The Quietus - A new rock music and pop culture website

Reviews

The Feelies
Crazy Rhythms & The Good Earth (reissues) Steve Jelbert , October 29th, 2009 09:48

Glenn Mercer and Bill Million’s brilliant Feelies have long been unfairly overlooked in histories of New York’s punk and new wave era. Expressing neurosis where the similarly influenced Jonathan Richman had indulged in infantilism, the New Jersey natives played up the suburban weirdness to the extent that crack drummer Anton Fier was renamed ‘Andy Fisher’ and bassist Keith DeNunzio became Keith Clayton (weirdly, Million’s real surname) while the famous four-geek sleeve photo of Crazy Rhythms, their 1980 debut, certainly appealed to Weezer.

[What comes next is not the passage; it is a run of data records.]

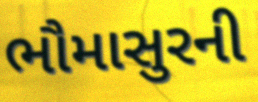
ભૌમાસુરની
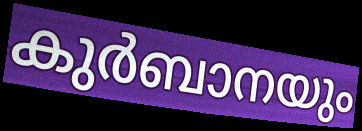
കുർബാനയും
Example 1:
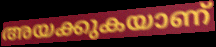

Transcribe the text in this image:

അയക്കുകയാണ്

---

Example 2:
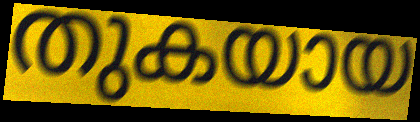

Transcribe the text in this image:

തുകയായ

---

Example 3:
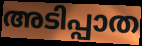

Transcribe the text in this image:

അടിപ്പാത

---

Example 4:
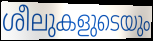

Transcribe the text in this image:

ശീലുകളുടെയും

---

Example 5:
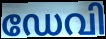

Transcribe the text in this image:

ഡേവി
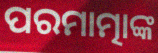
ପରମାତ୍ମାଙ୍କ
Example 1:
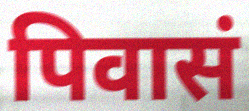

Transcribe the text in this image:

पिवासं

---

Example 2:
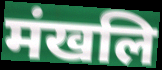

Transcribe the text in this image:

मंखलि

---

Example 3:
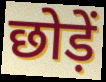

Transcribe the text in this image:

छोड़ें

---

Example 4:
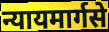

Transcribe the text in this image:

न्यायमार्गसे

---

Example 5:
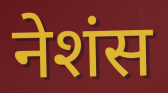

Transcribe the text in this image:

नेशंस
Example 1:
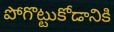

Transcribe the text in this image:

పోగొట్టుకోడానికి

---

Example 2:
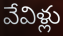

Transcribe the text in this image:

వేవిళ్లు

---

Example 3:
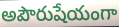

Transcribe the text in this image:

అపౌరుషేయంగా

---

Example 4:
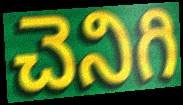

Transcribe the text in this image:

It still sounds great too. There are so many highlights here, such as the woozy guitar scales, nearer to a fairground organ, that whisk the pretty, unresolved ‘Loveless Love’ away and Mercer’s terrifically pretty yet harsh solos that punctuate the mysterious ‘Moscow Nights’. Their virtual theme tune ‘The Boy With The Perpetual Nervousness’, a two-chord itch that can’t quite be scratched, is as onomatopoeic as rock music gets. The original Rough Trade single version of ‘Fa Ce La’ was certainly punchier than the album take, but punch was never the Feelies’ forte. These songs are always moving, skittish yet precise. The Beatles’ 'Everybody’s Got Something To Hide Except Me and My Monkey’ is a perfect choice of cover, yet their complex and layered percussion is way ahead of Ringo’s cowbell. Too idiosyncratic even for notoriously quirky British indie Stiff, this clever, haunting record went from undeserved flop to cult classic.

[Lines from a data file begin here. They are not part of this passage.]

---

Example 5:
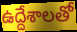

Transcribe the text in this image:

ఉద్దేశాలతో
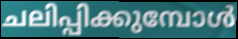
ചലിപ്പിക്കുമ്പോൾ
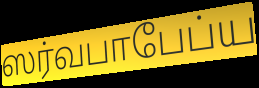
ஸர்வபாபேப்ய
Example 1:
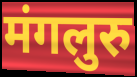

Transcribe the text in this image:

मंगलुरु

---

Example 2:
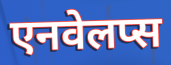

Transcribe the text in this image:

एनवेलप्स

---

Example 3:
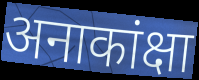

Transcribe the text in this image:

अनाकांक्षा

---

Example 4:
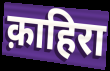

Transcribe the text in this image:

क़ाहिरा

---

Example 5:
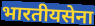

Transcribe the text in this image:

भारतीयसेना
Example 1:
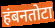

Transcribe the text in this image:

हंबनतोटा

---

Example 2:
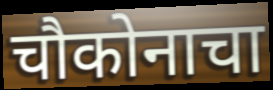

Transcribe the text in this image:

चौकोनाचा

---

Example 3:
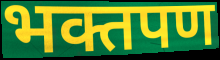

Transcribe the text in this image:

भक्तपण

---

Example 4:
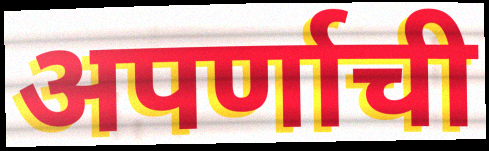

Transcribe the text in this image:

अपर्णाची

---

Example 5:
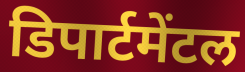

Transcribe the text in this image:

डिपार्टमेंटल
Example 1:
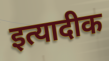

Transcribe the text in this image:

इत्यादीक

The Good Earth, co-produced by the not-yet-a-superstar Peter Buck, appeared a full six years later and is far less strident, its muffled repetition and prominent piano lines pitching it somewhere between the Velvets and the Band, neatly covering the urban/rustic divide and making it certain to appeal to those taken by the opacity of REM’s early offerings. Yet the stinging single-note lead guitar punctuating opener ‘On The Roof’ could only be Glenn Mercer, while the lovely, distinctly country inflected ‘The High Road’ is as relaxed as the previous record was not. The subtle drones of ‘Slipping (Into Something)’, as measured a piece of neo-psychedelia as ever recorded, are equally exploratory, while the less successful ‘Tomorrow Today’ is almost epic, martial drumbeats and multi-tracked guitars juxtaposed with Mercer’s barely audible vocals. Already you can hear them slipping away from the mainstream, even as Buck’s boys went over the top.

Even these editions retain their integrity, unpadded and concise, the handful of bonus tracks for download only. Thanks to Domino then for two more welcome reissues (except from me, now stuck with a pair of suddenly unrare originals, dagnamit).